If you’re planning to modify your car, it’s worth contacting your insurer to see whether it can still offer you cover and if your premiums will increase as a result.

What does modified car insurance cover?

The features and cover benefits to each modified car insurance policy will differ depending on which insurer you go to but specific cover benefits may include:

  • Agreed value cover. An insurer will guarantee paying you the agreed value of the car’s worth that you set if your modified car is stolen or written off.
  • Free cosmetic modifications. Whether you choose a vinyl wrap or upgraded alloy wheels, these may be included as standard.
  • Limited mileage. An insurer may specify that a certain annual mileage must not be exceeded, for example 5,000 miles.
  • Like-for-like replacement for all modifications. In the event of an accident, you’ll have peace of mind that your insurer will replace your car with the same modified parts or accessories.

What modifications will increase the cost of my insurance?

An insurer will set its own set of terms and conditions about what is or isn’t allowed. What might be accepted with little change to your premium with one insurer may cost you dearly with another.

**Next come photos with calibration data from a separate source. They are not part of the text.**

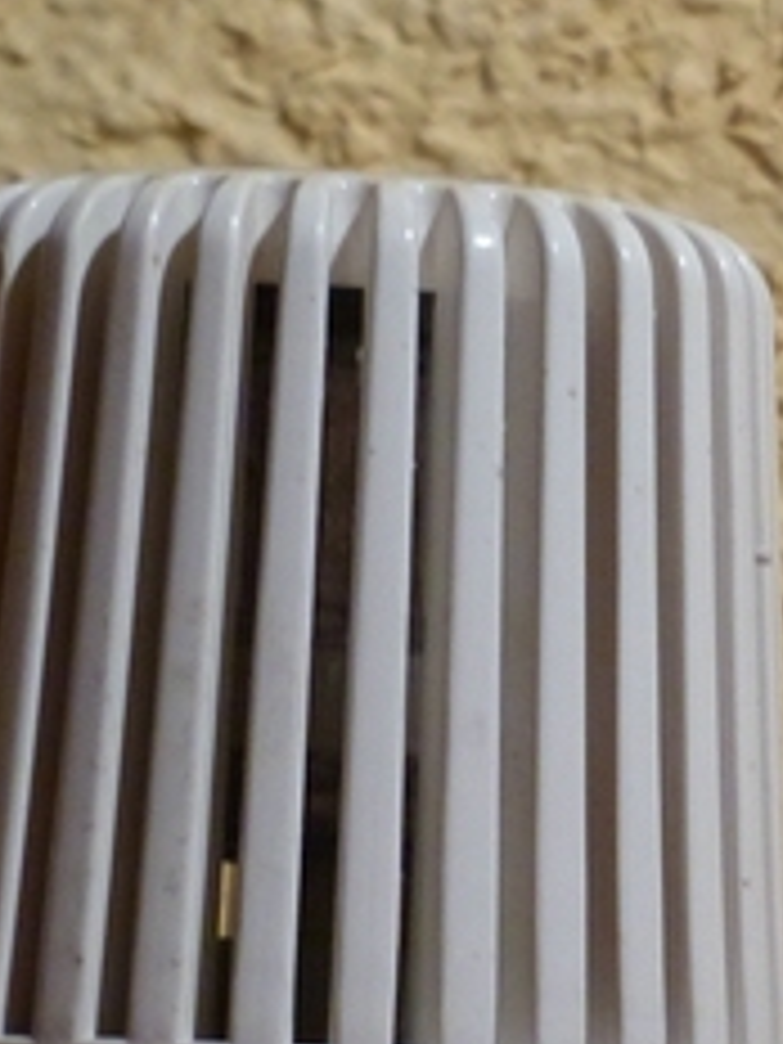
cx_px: 531
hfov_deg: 2.0
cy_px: 819
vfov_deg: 2.6
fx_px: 22770
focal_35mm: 755
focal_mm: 41.1
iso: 400
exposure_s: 1/40
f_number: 2.8
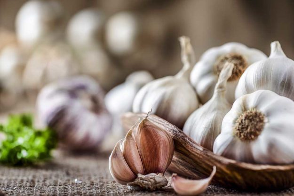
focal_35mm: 105
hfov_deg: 19.5
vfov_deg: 13.0
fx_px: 858
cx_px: 147
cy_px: 98
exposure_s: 1/160
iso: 125
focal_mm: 105
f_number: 5
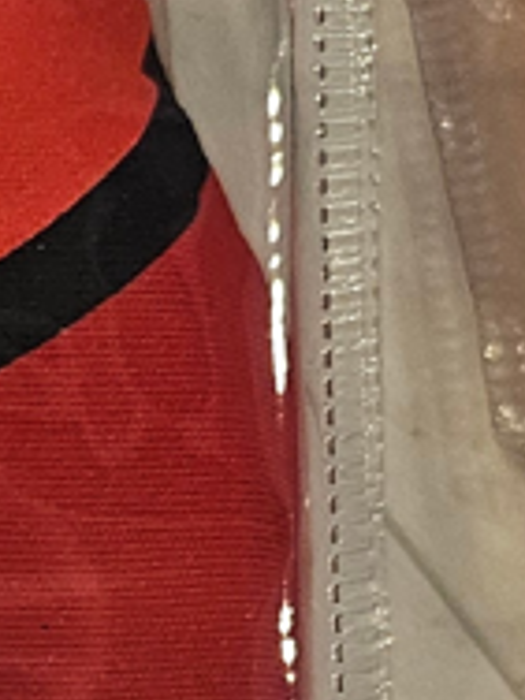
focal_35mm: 147
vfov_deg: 12.6
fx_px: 2973
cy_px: 1102
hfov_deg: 8.7
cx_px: -923
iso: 320
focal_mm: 5.4
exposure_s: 1/120
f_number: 1.8
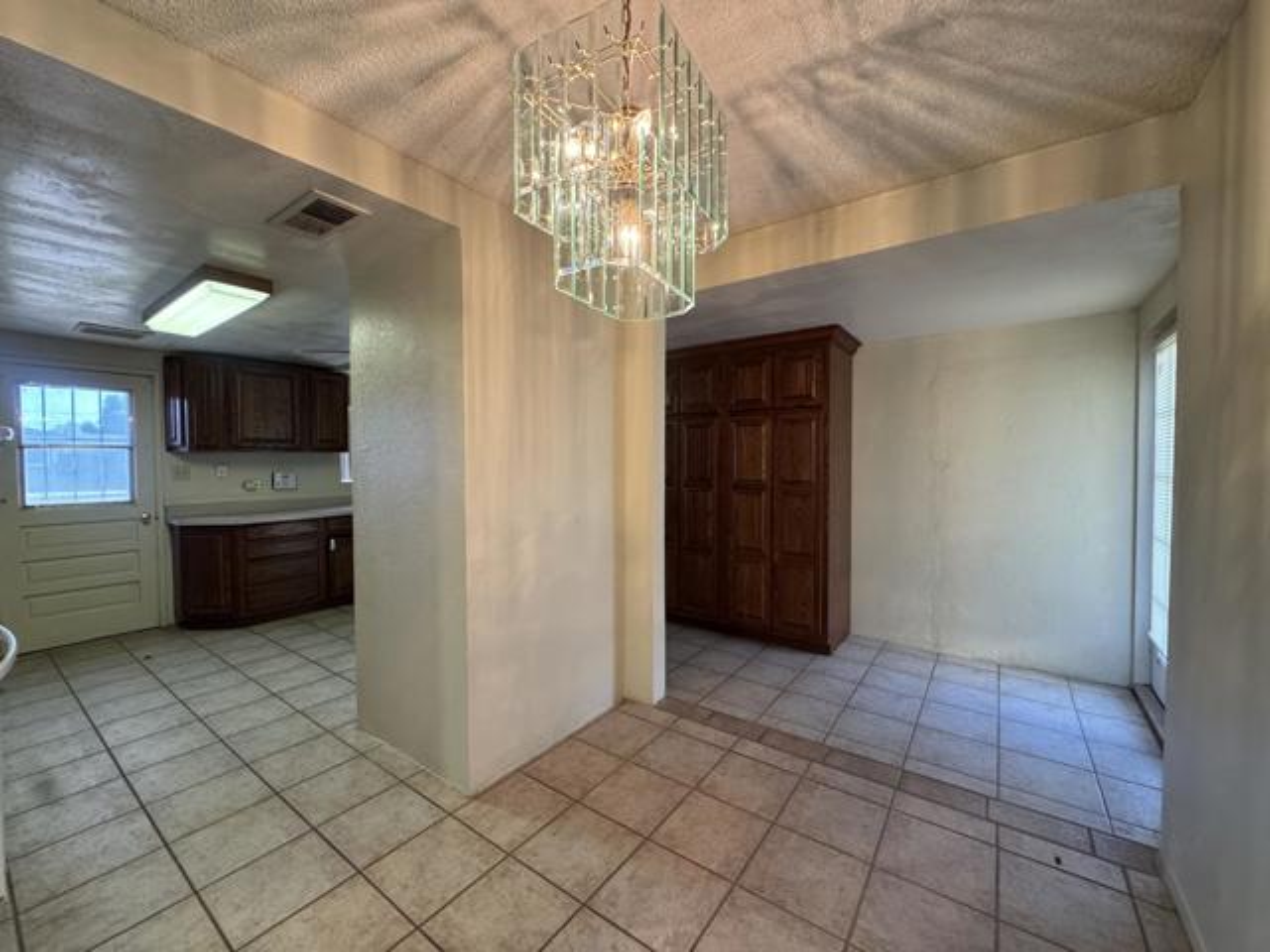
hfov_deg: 102.1
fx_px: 514
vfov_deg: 85.7
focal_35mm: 14
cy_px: 476
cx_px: 635
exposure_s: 1/60
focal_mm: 2.22
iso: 400
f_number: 2.2
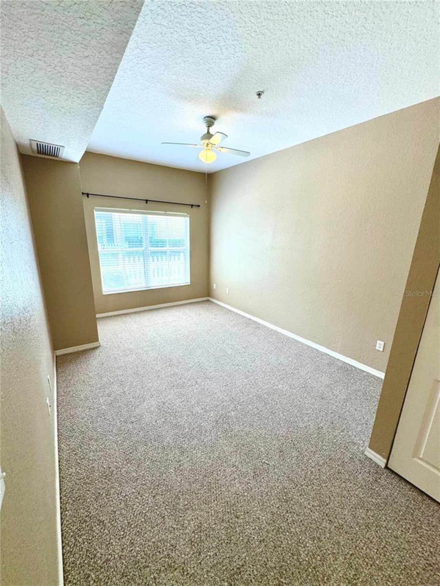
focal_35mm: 14
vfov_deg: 102.1
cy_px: 293
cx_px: 220
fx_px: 237
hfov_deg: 85.7
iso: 80
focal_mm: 2.22
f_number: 2.2
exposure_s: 1/120
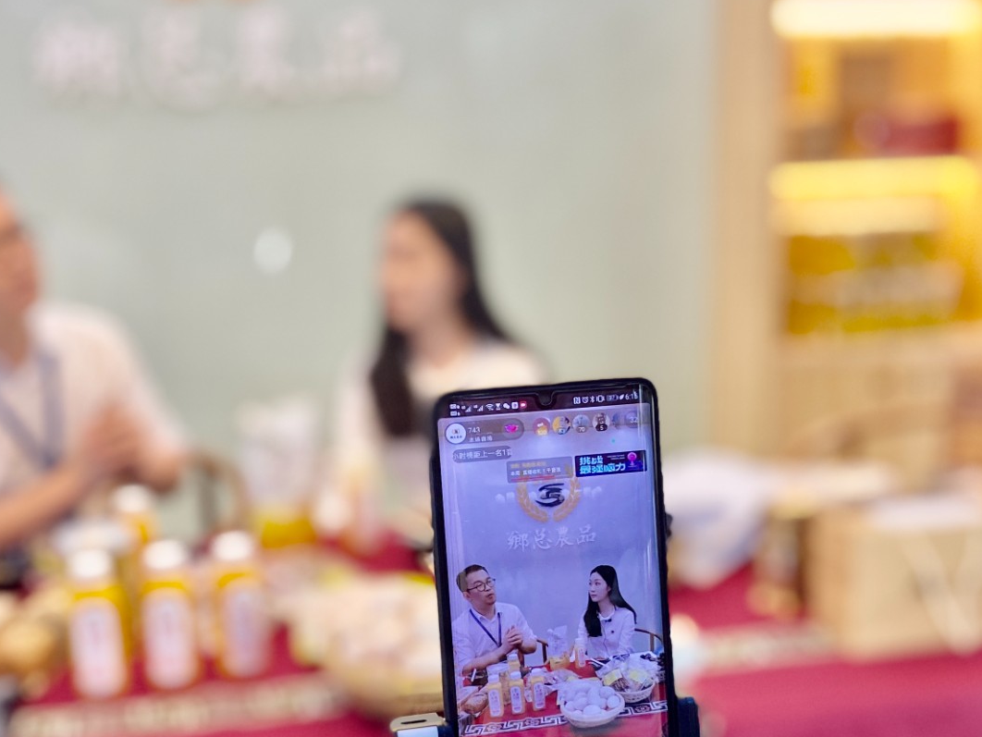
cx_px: 482
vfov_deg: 30.7
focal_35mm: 47
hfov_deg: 40.4
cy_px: 485
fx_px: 1334
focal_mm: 4.25
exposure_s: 1/50
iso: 100
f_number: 1.8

Generally, modifications made to enhance the look, performance or speed of a car will mean higher insurance premiums. Some of these include:

  • Body kit
  • Upgraded alloy wheels
  • Turbo or supercharge engine
  • Upgraded exhaust
  • Tinted windows
  • Lowered suspension
  • Spoilers
  • Paintwork or body wraps

There are other modifications that can be made to a car which will likely see premiums fall. Some of these changes include:

  • Parking sensors
  • Alarm
  • Tow bar

How to pay less on modified car insurance

  • Increase security. If your car isn’t currently fitted with an alarm, think about adding one to reduce your premium.
  • Have a secure location to park your car. Cars kept in a locked garage or on a secure driveway are usually cheaper to insure.
  • Limit your mileage. Letting your insurer know about a reduction in your mileage could result in cheaper insurance.
  • Increase excess. Agreeing to pay a bigger voluntary excess could make your overall premium cheaper, but remember your insurer won’t pay out for a claim that costs less than your excess. Be careful about making it too high as it could leave you out of pocket if damage occurs.
  • Add experienced drivers. Adding an older and more experienced driver to your policy could help to lower the premium.
  • Limit optional extras if you don’t need them. Think carefully about which optional extras you really want as adding extra protection to your policy will generally push the price up too.
  • Avoid paying monthly. If you can, try to pay for your premium in one go as you’ll pay interest if the premium is spread out over the year.
  • Limit modifications. Any modification made to your car to make it look or drive better is likely to increase your premiums so think carefully before making any changes of this nature.
  • Advanced driving course. Completing an advanced driving course could result in your insurer adding a discount to your premium.
  • Shop around. Don’t simply choose to renew your car insurance when it’s up for renewal as you could end up paying more than you need. Shop around and compare your options to find the best deal.